How to choose witnesses for an arbitration in Guatemala?

By: Elías Arriaza

It is possible that the story told by the plaintiff in its claim is in direct contradiction with the version of the facts asserted by the defendant. In such cases, the Arbitral Tribunal will have a special interest in the evidence provided in order to discover the truth, i.e., what really happened.

For this purpose, documents such as letters, e-mails and even messages sent through an APP will be an important piece of evidence, since they contain the collection of what was communicated between the parties. However, not all facts are captured in a document, or it may be necessary to explain, emphasize or expand its content. For this purpose, witnesses will be very useful, since they allow the arbitrators to be in close contact with those who participated in the matter.

However, it will be up to the parties and their counsel to decide when it is convenient to propose each of the persons involved as witnesses or when it is better to dispense with their testimony. Here are some ideas for making this important decision.

  1. It must have a purpose.

It seems obvious, but the first rule to be used to determine whether a witness’s testimony will add value in the arbitration is to establish whether the witness can shed light on any of the points at issue. That point will be the focus of the entire cross-examination; in other words, the testimony will have served its purpose only if it has succeeded in conveying to the arbitrator’s valuable information on that particular issue.

It is appropriate to consider that not all persons involved meet this requirement. It is possible that an individual may have participated, but in a circumstantial or indirect manner, and therefore his or her testimony does not add to the strategy of the case.

  1. The witness must convey credibility.

The witness should testify confidently, naturally and with appropriate body language.

A witness who is nervous, confrontational, and contradictory causes uncertainty in the arbitrators as to the veracity of the testimony and even the good faith with which the parties must conduct themselves in the arbitration.

Interviews with potential witnesses prior to the arbitration will help to determine whether such difficulties can be overcome or whether it would be better to dispense with the testimony.

  1. Avoid surprises by preparing the examination and cross-examination.

Good legal briefs are clear, complete and convincing. It is desirable to move away from tedious, confusing writing that requires reading each paragraph more than once to try to unravel its meaning.

The same applies to testimony. The preparation of the interrogations will allow us to have a common thread during the hearing, in addition, it will be an excellent opportunity to anticipate answers that merit reevaluating strategies within the process. 

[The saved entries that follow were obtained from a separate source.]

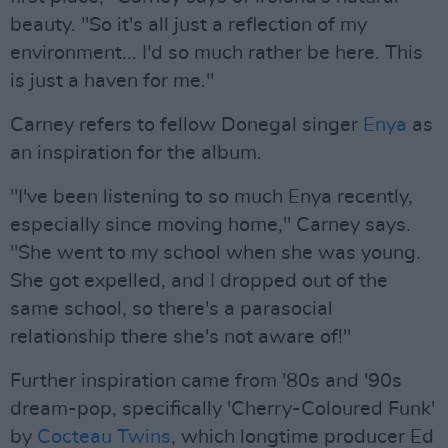
beauty. "So it's all just a reflection of my
environment... I'd so much rather be here. This
is just a haven for me."
Carney refers to fellow Donegal singer
Enya
as
an inspiration for the album.
"I've been listening to so much Enya recently,
especially since moving home," Carney says.
"She went to my school when she was young.
She got expelled, and I dropped out of the
same school, so there's a parasocial
relationship there she's not aware of!"
Further inspiration came from '80s and '90s
dream-pop, specifically 'Cherry-Coloured Funk'
by
Cocteau Twins
, which longtime producer Ed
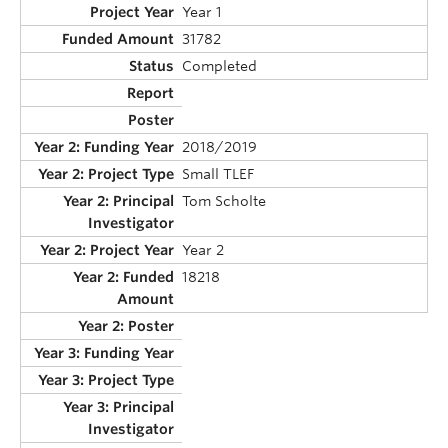
Year 1
31782
Completed
2018/2019
Small TLEF
Tom Scholte
Year 2
18218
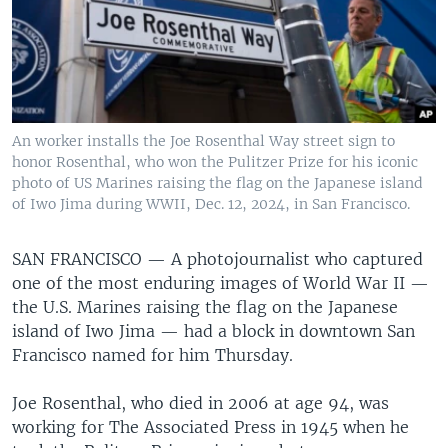
An worker installs the Joe Rosenthal Way street sign to
honor Rosenthal, who won the Pulitzer Prize for his iconic
photo of US Marines raising the flag on the Japanese island
of Iwo Jima during WWII, Dec. 12, 2024, in San Francisco.
SAN FRANCISCO —
A photojournalist who captured
one of the most enduring images of World War II —
the U.S. Marines raising the flag on the Japanese
island of Iwo Jima — had a block in downtown San
Francisco named for him Thursday.
Joe Rosenthal, who died in 2006 at age 94, was
working for The Associated Press in 1945 when he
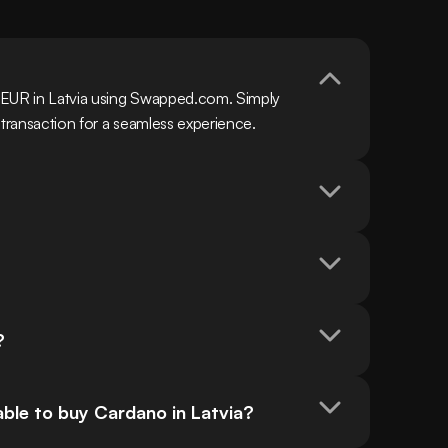
 EUR in Latvia using Swapped.com. Simply 
 transaction for a seamless experience.
?
ble to buy Cardano in Latvia?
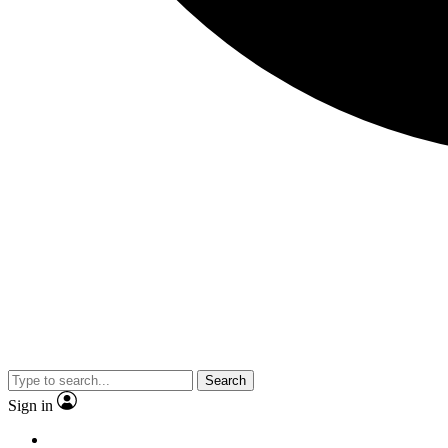
Search
Sign in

It is probably a matter of style, but answers that are too long or witnesses who ramble tend to lose the attention of the referees and diminish the opportunity to get the central message across. 

To complete the preparation, it is important to keep in mind that if we omit to rehearse the cross-examination, we will be halfway there. The cross-examination is the questions that our witness will be asked by the opposing party, so it will be a valuable test to know how the witness will behave when under pressure. 

  1. Make a final reflection.

The last step consists of pausing to examine all the aspects mentioned above and others dictated by experience, to decide whether or not the witness will be proposed. It can be frustrating after so much work to leave the witness out, but we must remember that the final objective is not his or her testimony, but to convey the facts clearly to the court.

At this point, it is opportune to take into account that the balance should be tipped at 80%, or even more, in terms of the value added by the testimony versus the aspects that may create some uncertainty in the arbitrators. 

It is important to emphasize that all this preparation is not intended to disguise the truth or influence the testimony of the witnesses, but to ensure that the case will be presented in the best possible way to obtain an objective and fair resolution.